Capítulo XXXV

En el octavo cumpleaños de Qi Yan, sus padres fueron decapitados en el campo de ejecución.

Su hermano mayor y él fueron encerrados en prisión y no supieron nada de la muerte de sus padres.

Diez días después, se enteraron por un nuevo prisionero.

Su hermano rompió a llorar, mientras Qi Yan seguía tirando de su manga, sin saber qué hacer.

Su hermano solo era dos años mayor que él y, al igual que él, era solo un niño.

Los dos no podían entender lo que significaba «decapitado».

Qi Yan se preguntó:

—¿Es que padre y madre han perdido la cabeza?
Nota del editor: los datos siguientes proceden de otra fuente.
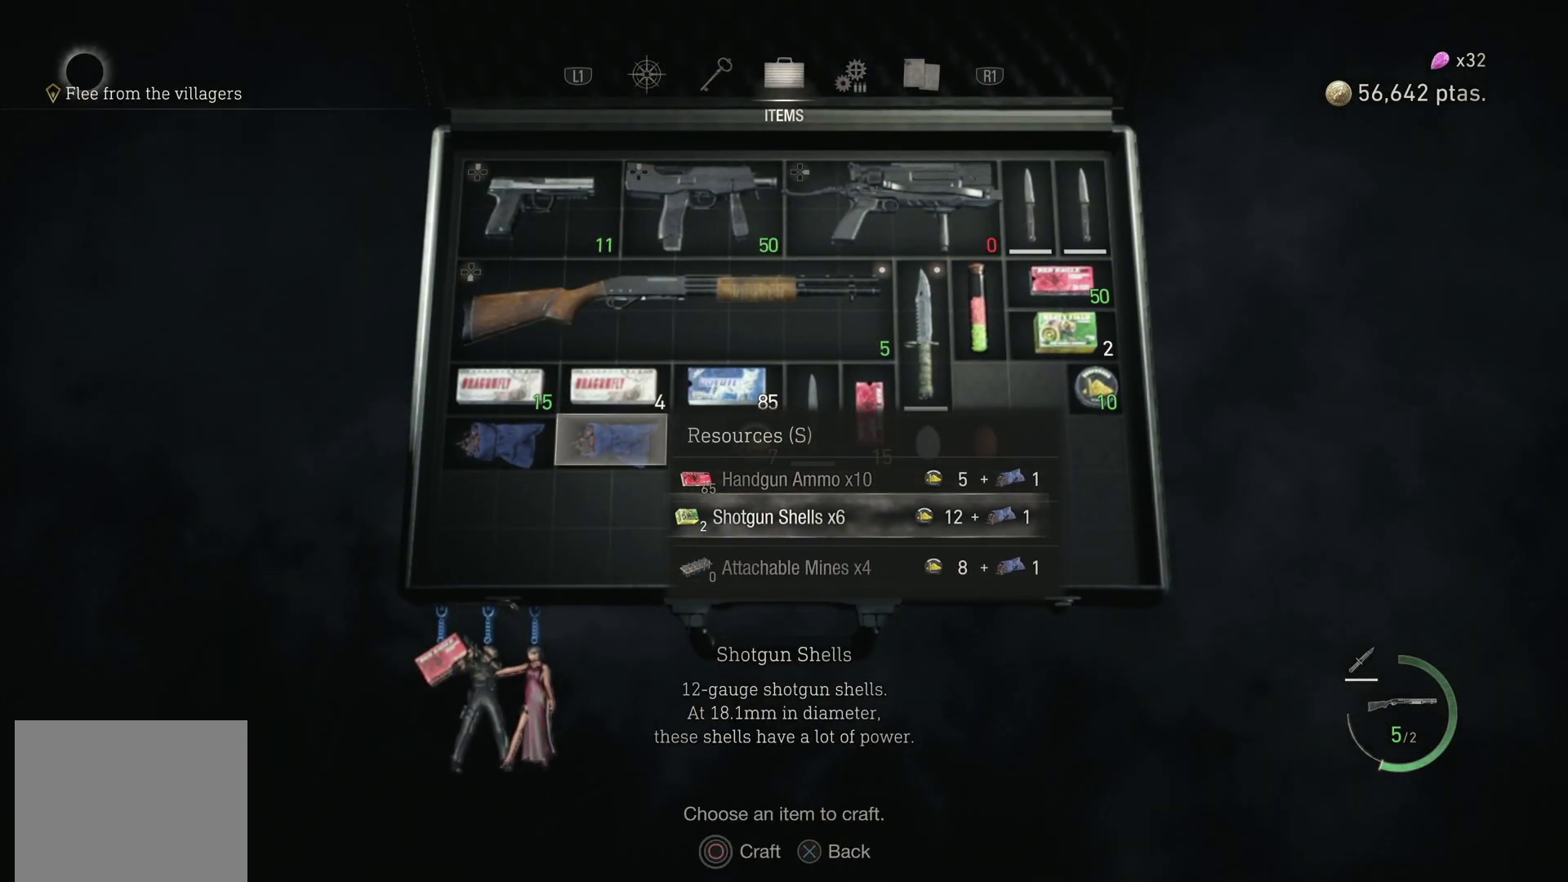
{"buttons": [], "left_stick": "center", "right_stick": "center", "events": [[33, "DPAD_DOWN", "down"], [67, "DPAD_DOWN", "up"], [267, "DPAD_UP", "down"], [367, "DPAD_UP", "up"]]}
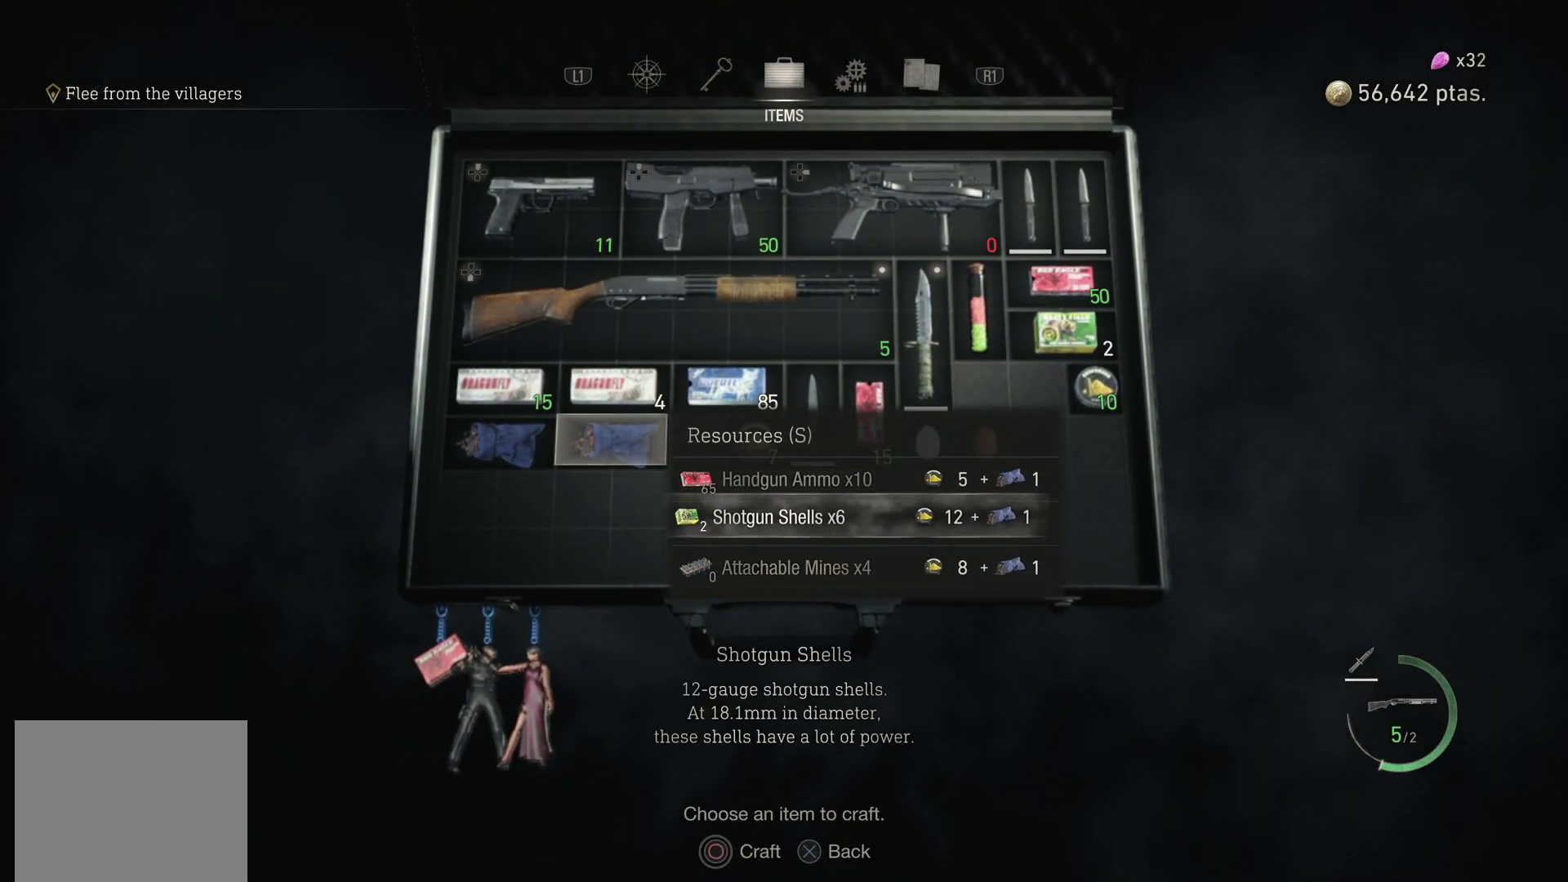
{"buttons": ["CIRCLE"], "left_stick": "center", "right_stick": "center", "events": [[333, "CIRCLE", "down"]]}
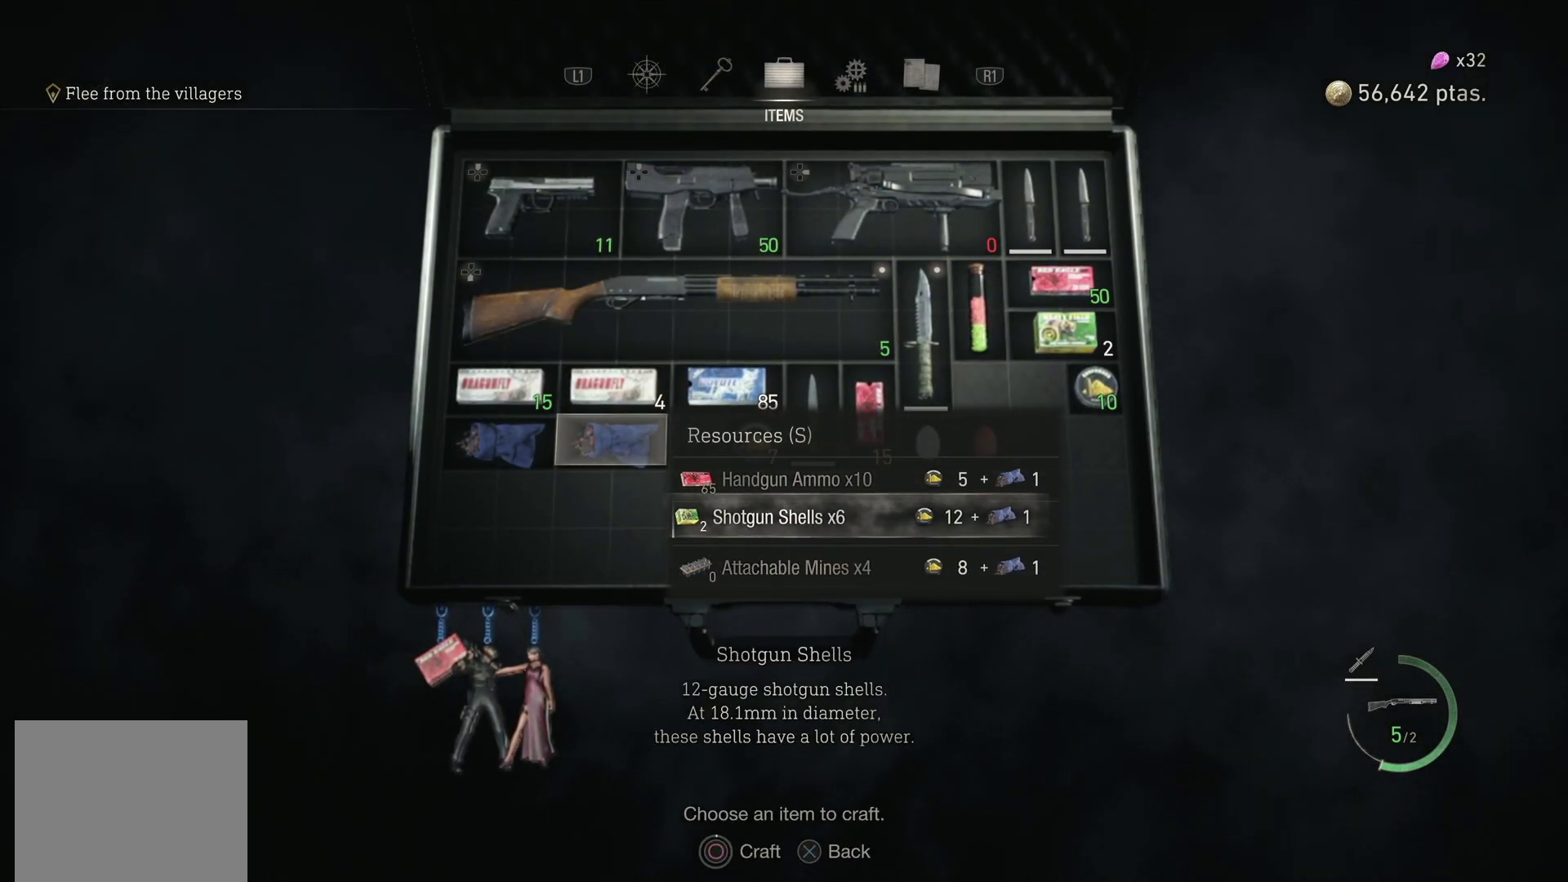
{"buttons": ["CIRCLE"], "left_stick": "center", "right_stick": "center", "events": []}
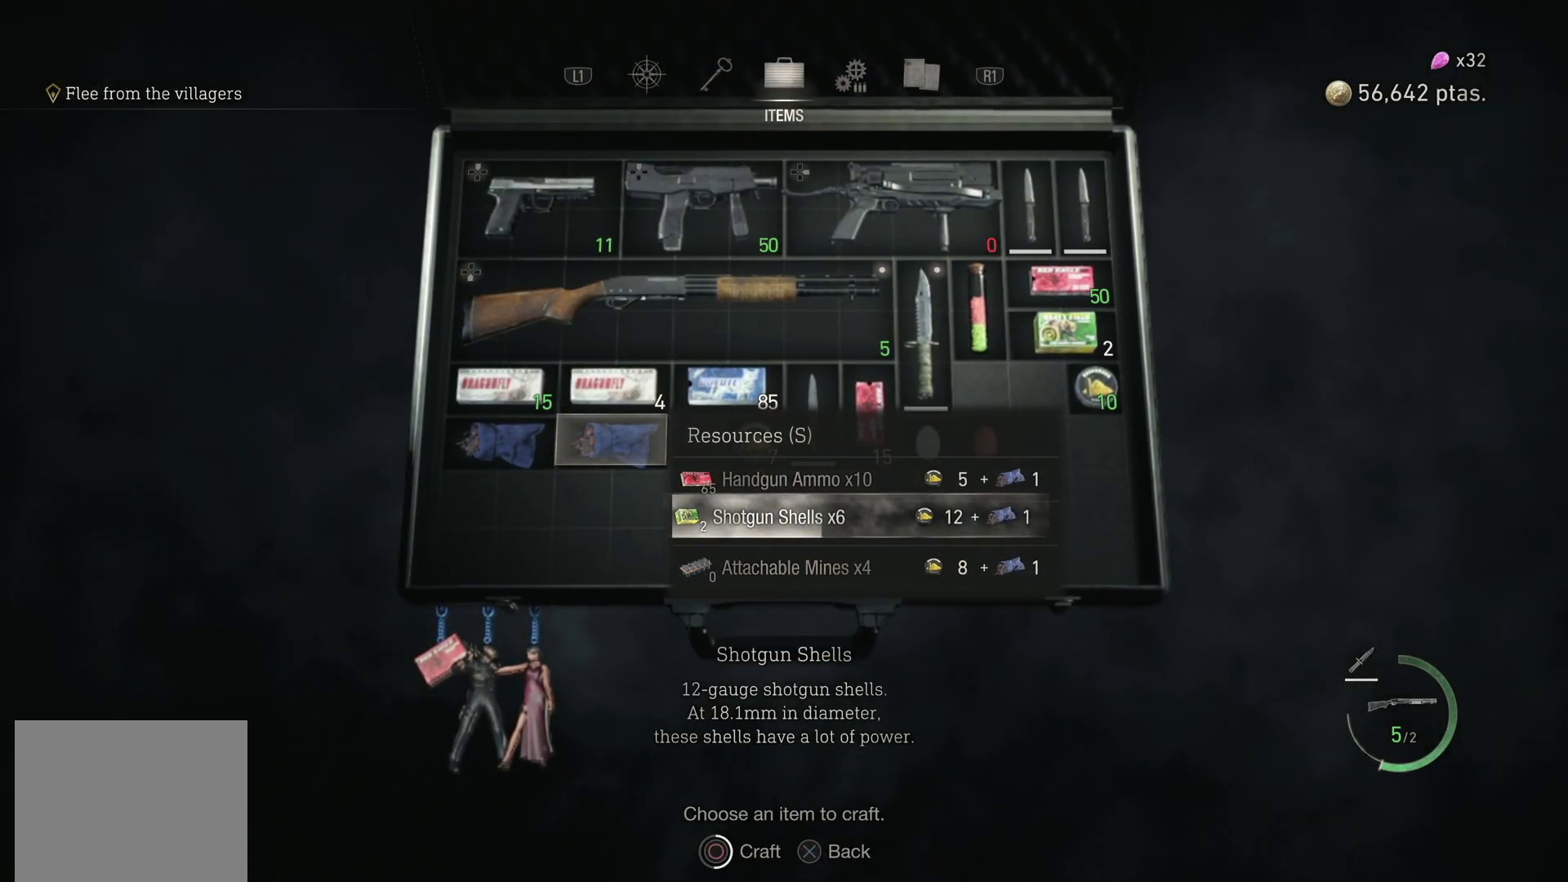
{"buttons": ["CIRCLE"], "left_stick": "center", "right_stick": "center", "events": []}
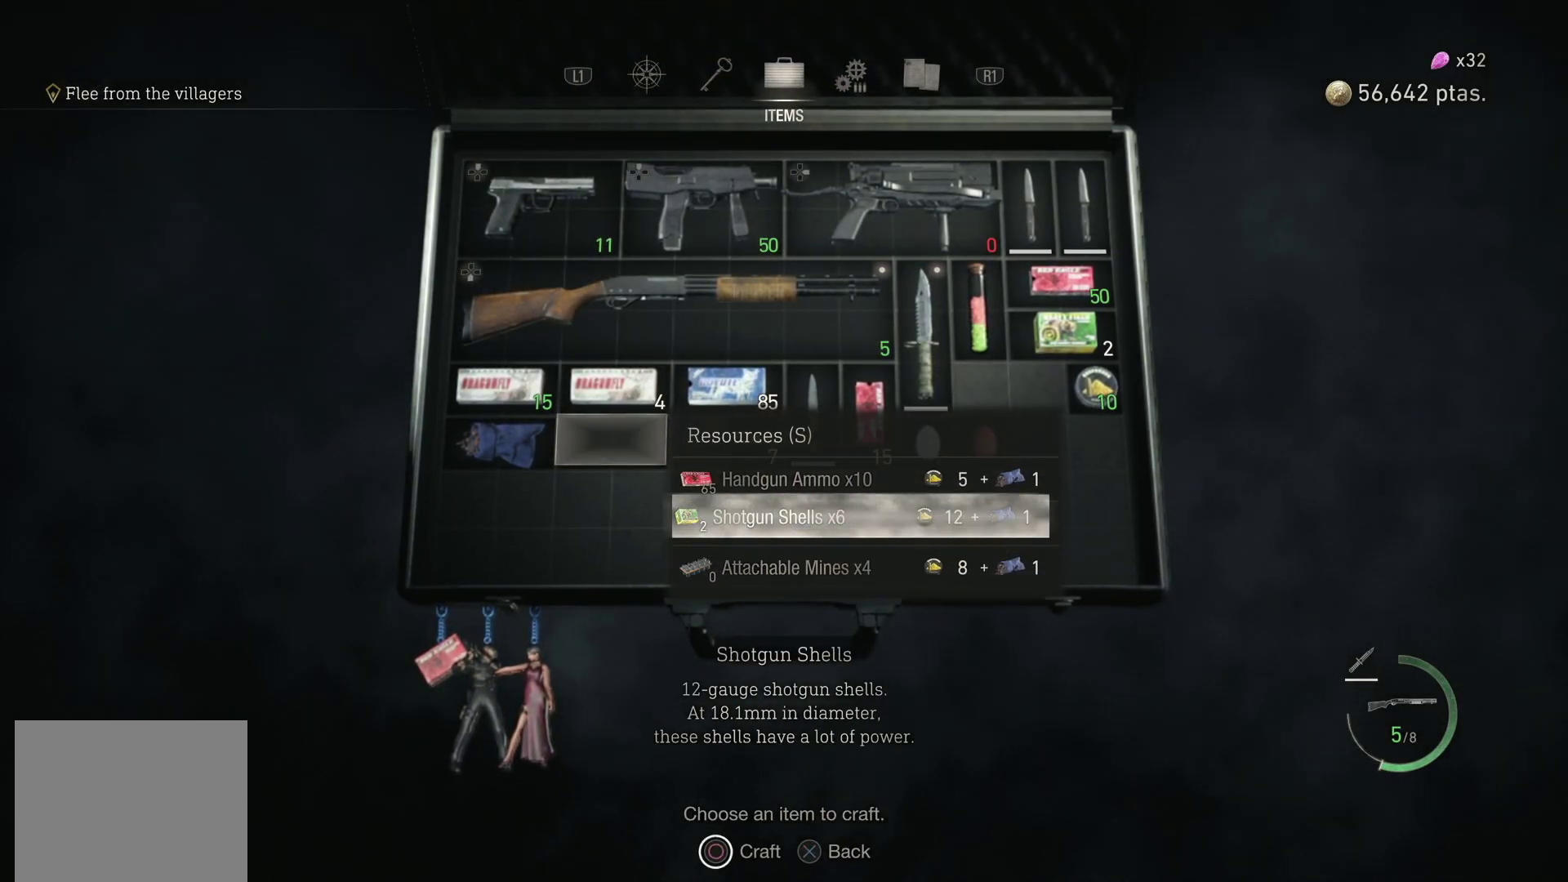
{"buttons": ["CROSS"], "left_stick": "center", "right_stick": "center", "events": [[183, "CIRCLE", "up"], [400, "CROSS", "down"]]}
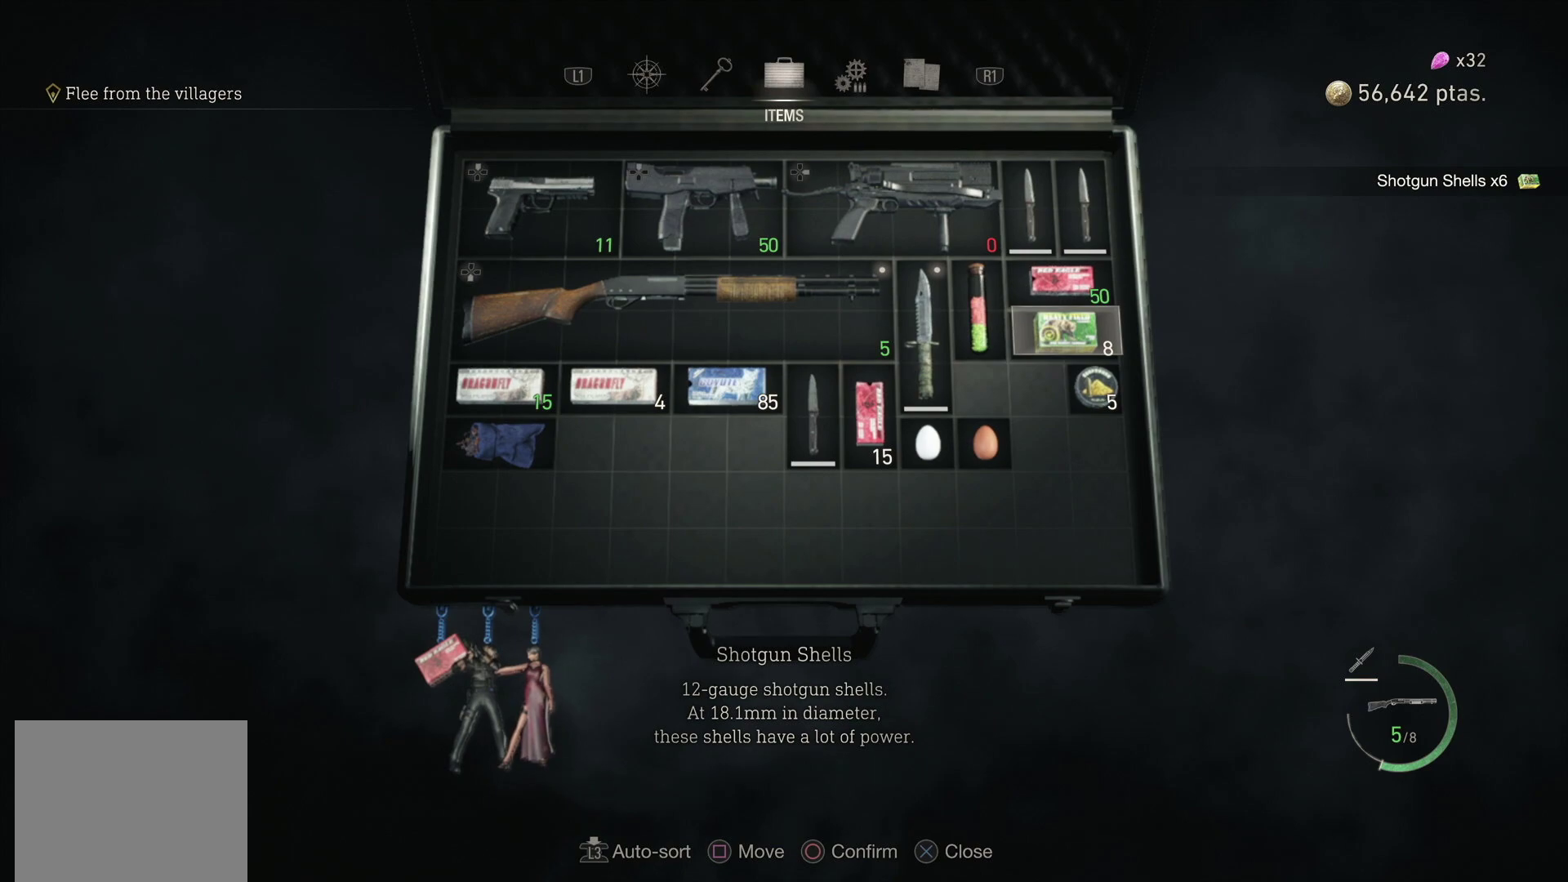
{"buttons": [], "left_stick": "up", "right_stick": "center", "events": [[50, "CROSS", "up"], [333, "left_stick", "up"]]}
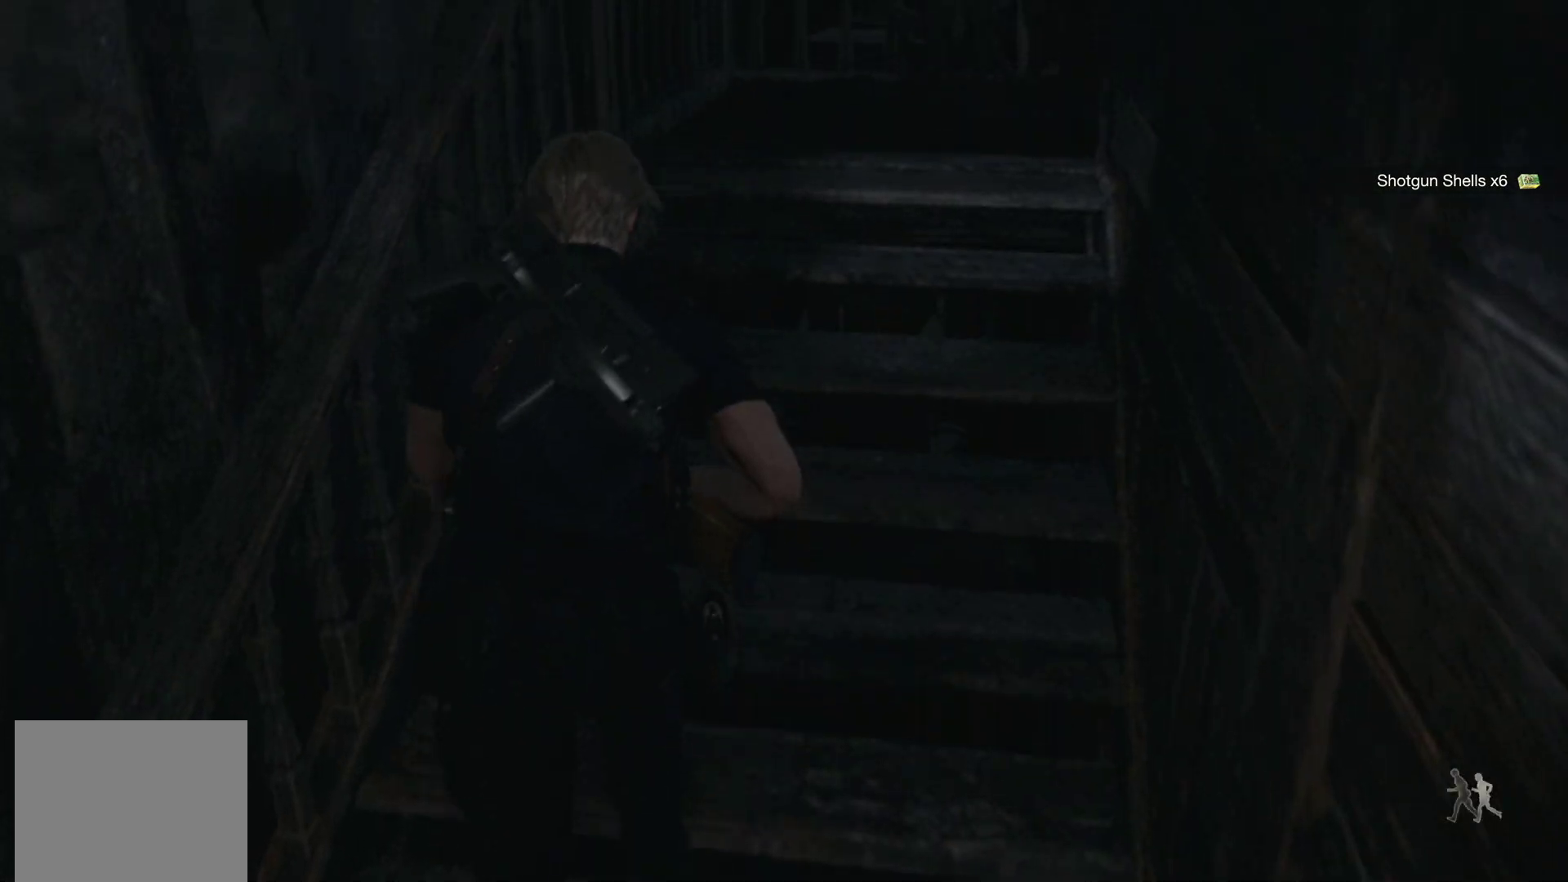
{"buttons": [], "left_stick": "up", "right_stick": "up-right", "events": [[367, "right_stick", "up-right"]]}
Madre es tan hermosa, ¿pero ahora tampoco tiene cabeza?

Su hermano se secó las lágrimas, extendió su mano, que no era mucho más grande que la de Qi Yan, y le apretó los dedos.

—No tengas miedo y no estés triste, pronto nos reuniremos con padre y madre.

Qi Yan le preguntó:

—¿Vamos a morir nosotros también?

Su hermano asintió y le dijo:

—Padre y madre se han ido, y nosotros somos sus hijos, ¿cómo podemos seguir viviendo? Pronto vendrá alguien para matarnos.

En el corazón de Qi Yan no había miedo a la muerte, solo la anticipación de volver a ver a sus padres.

Unos días más tarde, en las primeras horas de la mañana, alguien apareció afuera de su celda.

Qi Yan fue despertado por el visitante y, entre sueños, se puso de pie, preguntando a través de los barrotes:

—¿Has venido a matarnos?

Sin hablar, el hombre levantó la mano y rompió la cadena de la puerta de la celda.

Su hermano también se despertó y se puso delante de Qi Yan, temblando.

—¡Tú… empieza conmigo primero! ¡Será mejor que seas rápido! ¡Todavía somos jóvenes y tememos al dolor!

El hombre no dijo nada, agarró a los dos niños, los sacó de la celda y los metió en un carruaje.

El carruaje no se detuvo ni un momento; el hombre siguió azotando a los caballos hasta que estuvieron fuera de la ciudad. En la oscuridad de la noche, galoparon durante cincuenta millas y se detuvieron en un pequeño pueblo de las afueras de la capital.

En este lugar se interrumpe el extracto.